- _What is being asked_: Search the entries for the word "improving". Copy every line that holds it.

- _Dataset entries_:
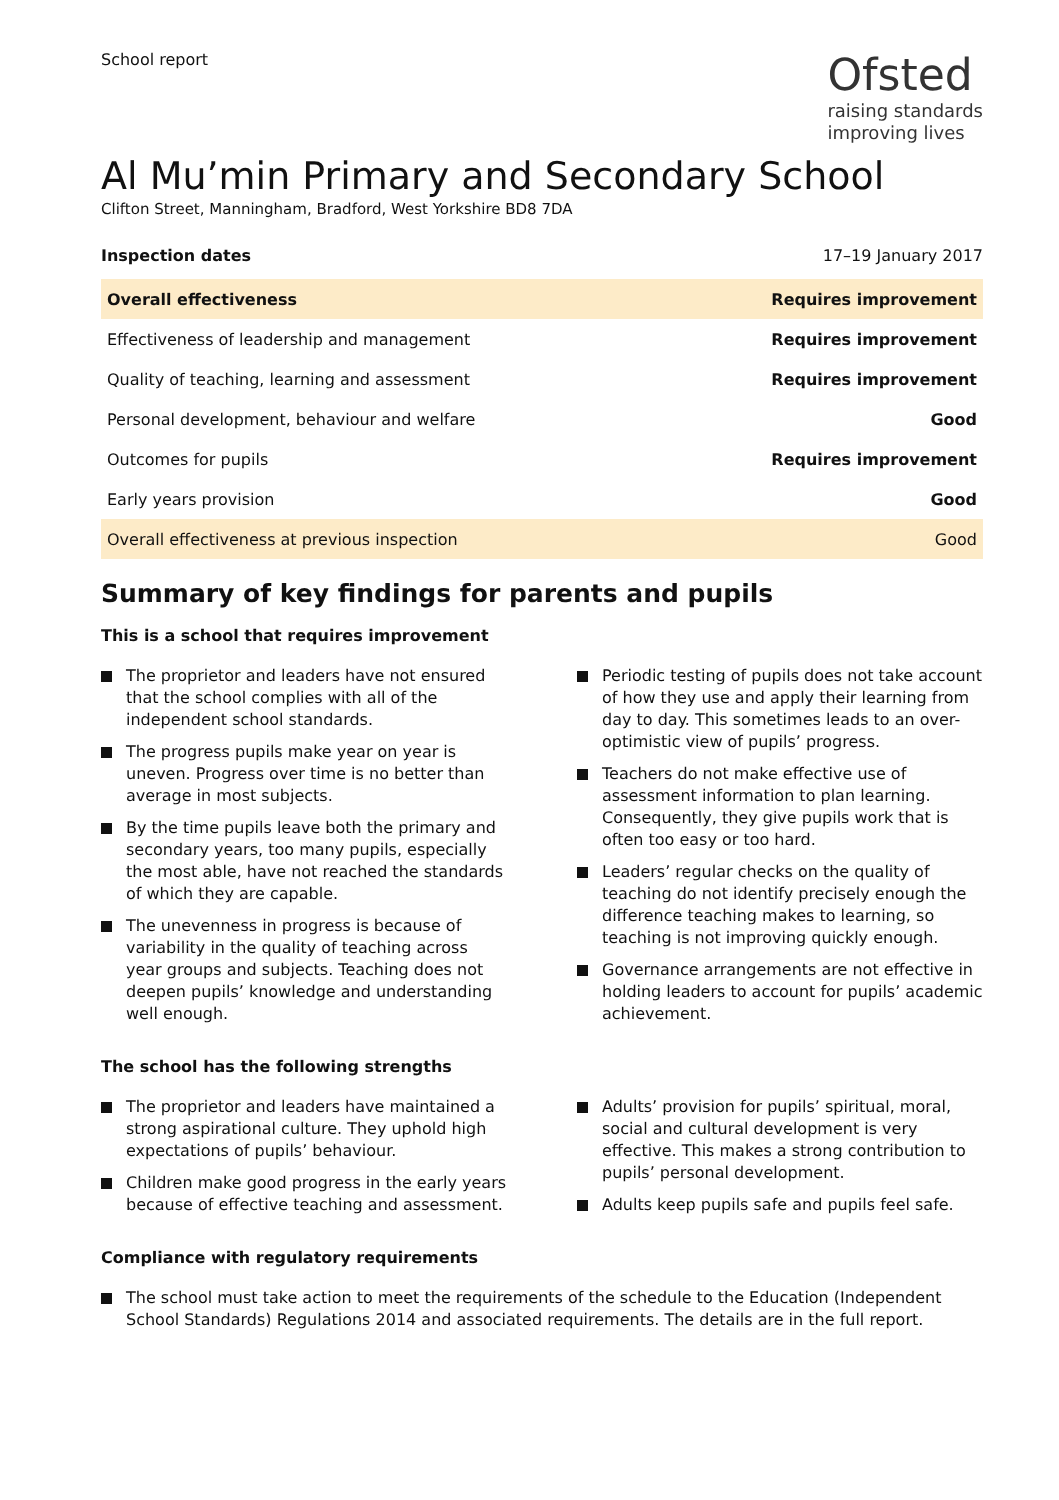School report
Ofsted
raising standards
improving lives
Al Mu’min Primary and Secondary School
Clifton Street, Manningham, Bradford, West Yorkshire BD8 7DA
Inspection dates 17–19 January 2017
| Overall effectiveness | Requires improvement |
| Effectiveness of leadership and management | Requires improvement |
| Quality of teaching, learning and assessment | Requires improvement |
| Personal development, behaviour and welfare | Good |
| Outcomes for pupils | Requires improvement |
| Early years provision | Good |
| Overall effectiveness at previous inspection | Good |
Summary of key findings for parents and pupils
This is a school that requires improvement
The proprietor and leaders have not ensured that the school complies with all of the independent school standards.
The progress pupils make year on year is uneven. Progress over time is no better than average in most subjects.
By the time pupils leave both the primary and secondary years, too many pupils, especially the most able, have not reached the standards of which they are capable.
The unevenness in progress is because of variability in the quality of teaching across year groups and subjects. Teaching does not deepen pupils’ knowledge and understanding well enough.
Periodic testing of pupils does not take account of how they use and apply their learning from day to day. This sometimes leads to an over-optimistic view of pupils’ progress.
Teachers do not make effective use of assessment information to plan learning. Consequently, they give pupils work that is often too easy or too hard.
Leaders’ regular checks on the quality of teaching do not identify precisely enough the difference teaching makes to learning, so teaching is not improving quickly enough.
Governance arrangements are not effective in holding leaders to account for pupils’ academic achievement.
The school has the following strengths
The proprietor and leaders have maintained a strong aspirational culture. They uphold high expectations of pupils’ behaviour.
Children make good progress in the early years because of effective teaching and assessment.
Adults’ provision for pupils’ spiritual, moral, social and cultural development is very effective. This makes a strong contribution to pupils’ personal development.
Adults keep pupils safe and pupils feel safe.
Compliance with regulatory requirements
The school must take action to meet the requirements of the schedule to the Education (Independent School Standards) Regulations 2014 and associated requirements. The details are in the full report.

- _Result of this task_:
improving lives
Leaders’ regular checks on the quality of teaching do not identify precisely enough the difference teaching makes to learning, so teaching is not improving quickly enough.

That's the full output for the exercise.